Respect for All Living Things
Monday, January 18th, 2010
– from an Arapaho Indian proverb
Most men and women have it, live it -
respect for all living things.
Some of course don’t, which reveals itself
in wanton killings of people,
innocent animals, plants, the environment.
The American Indian in general believed
in respect for all living things – the belief
nurtured him – until the white man
appeared and practiced his
destructive, menacing, killing ways.
The Indian, try as he might, lost respect
for the living, at least the living,
breathing, thieving, conniving and
murderously unscrupulous white man.
But we see who won that contest
of wills, the Indian now consigned
to tiny parcels of property fit only for
the proliferation of mind-numbing casinos.
Still he dies by age forty-nine, on average,
eased into a final stupor by white man’s
sneaky-pete fire water – straight, uncut joy.
There is much to be learned from the Indian.
Simple study of who he was, who he has
become, where he’ll be in the future
could reveal a lot about mankind’s survival.
(Published online in the 1/17/10 issue of The Saturday Diner)
Note: Does this poem result from the drops of Indian (Cherokee) blood that courses my veins?
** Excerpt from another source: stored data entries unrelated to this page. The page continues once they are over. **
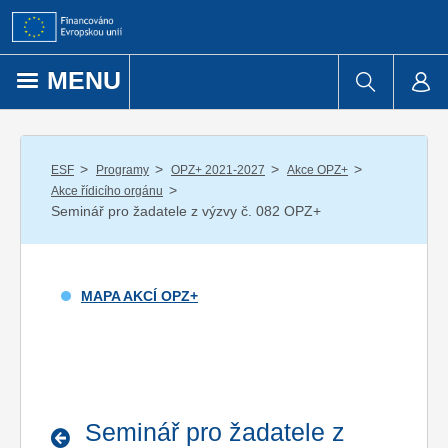
Přejít k obsahu
MENU
/
/
/
/
ESF
Programy
OPZ+ 2021-2027
Akce OPZ+
/
Akce řídicího orgánu
Seminář pro žadatele z výzvy č. 082 OPZ+
MAPA AKCÍ OPZ+
Seminář pro žadatele z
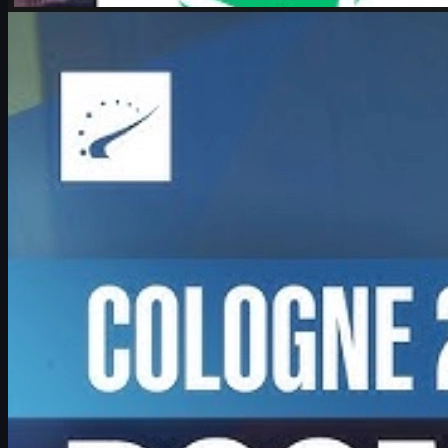
Counter-Strike 2
junho 17, 2026
Boombl4 e o Major de Colônia: CS2, redenção e skins
Entrevista com Boombl4 sobre a campanha milagrosa da
BetBoom no IEM Cologne Major, sua redenção no CS2 e dicas
para jogadores e fãs de skins.
junho 17, 2026
por
David William
Ver mais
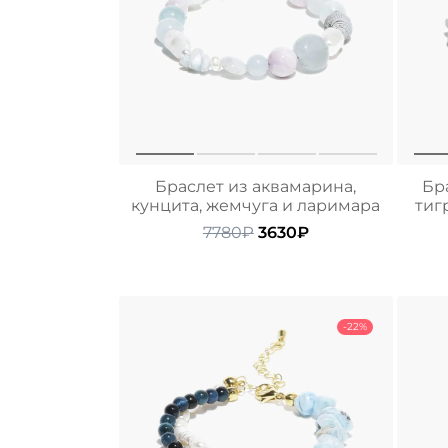
Браслет из аквамарина,
Бра
кунцита, жемчуга и ларимара
тиг
Первоначальная
Текущая
7780
₽
3630
₽
цена
цена:
составляла
3630₽.
7780₽.
-22%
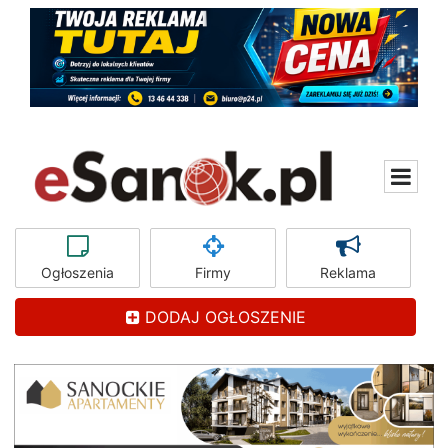
Ogłoszenia
Firmy
Reklama
DODAJ OGŁOSZENIE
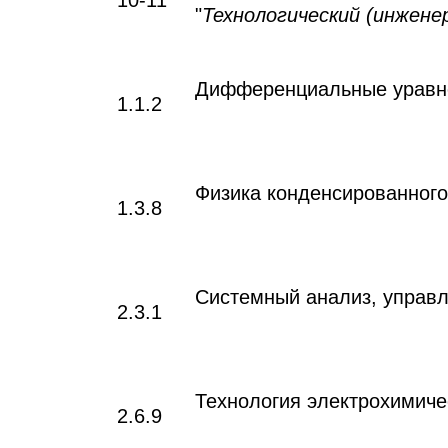
10-11
"
Технологический (инжене
Дифференциальные уравне
1.1.2
Физика конденсированного
1.3.8
Системный анализ, управл
2.3.1
Технология электрохимиче
2.6.9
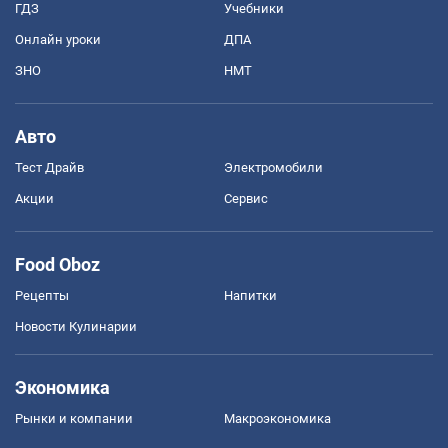
ГДЗ
Учебники
Онлайн уроки
ДПА
ЗНО
НМТ
Авто
Тест Драйв
Электромобили
Акции
Сервис
Food Oboz
Рецепты
Напитки
Новости Кулинарии
Экономика
Рынки и компании
Mакроэкономика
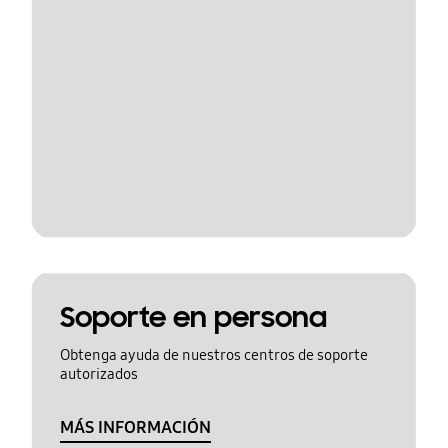
Soporte en persona
Obtenga ayuda de nuestros centros de soporte
autorizados
MÁS INFORMACIÓN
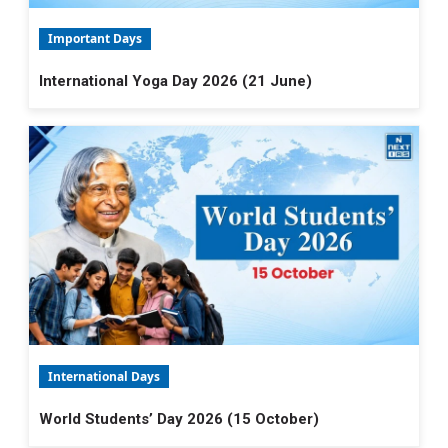
Important Days
International Yoga Day 2026 (21 June)
International Days
World Students’ Day 2026 (15 October)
Perhaps, but after so many years of watching the denigration of the former owners of the land we now inhabit – oh, those awful/wonderful cowboy and Indian movies of youth! – one does tire of the excrement from the bull. We watch as the American Indian fades slowly away, someday extinct so those once mighty tribes can be spoken of as myths and white man’s actions as unparalleled acts of kindness. Excuse me while I retch.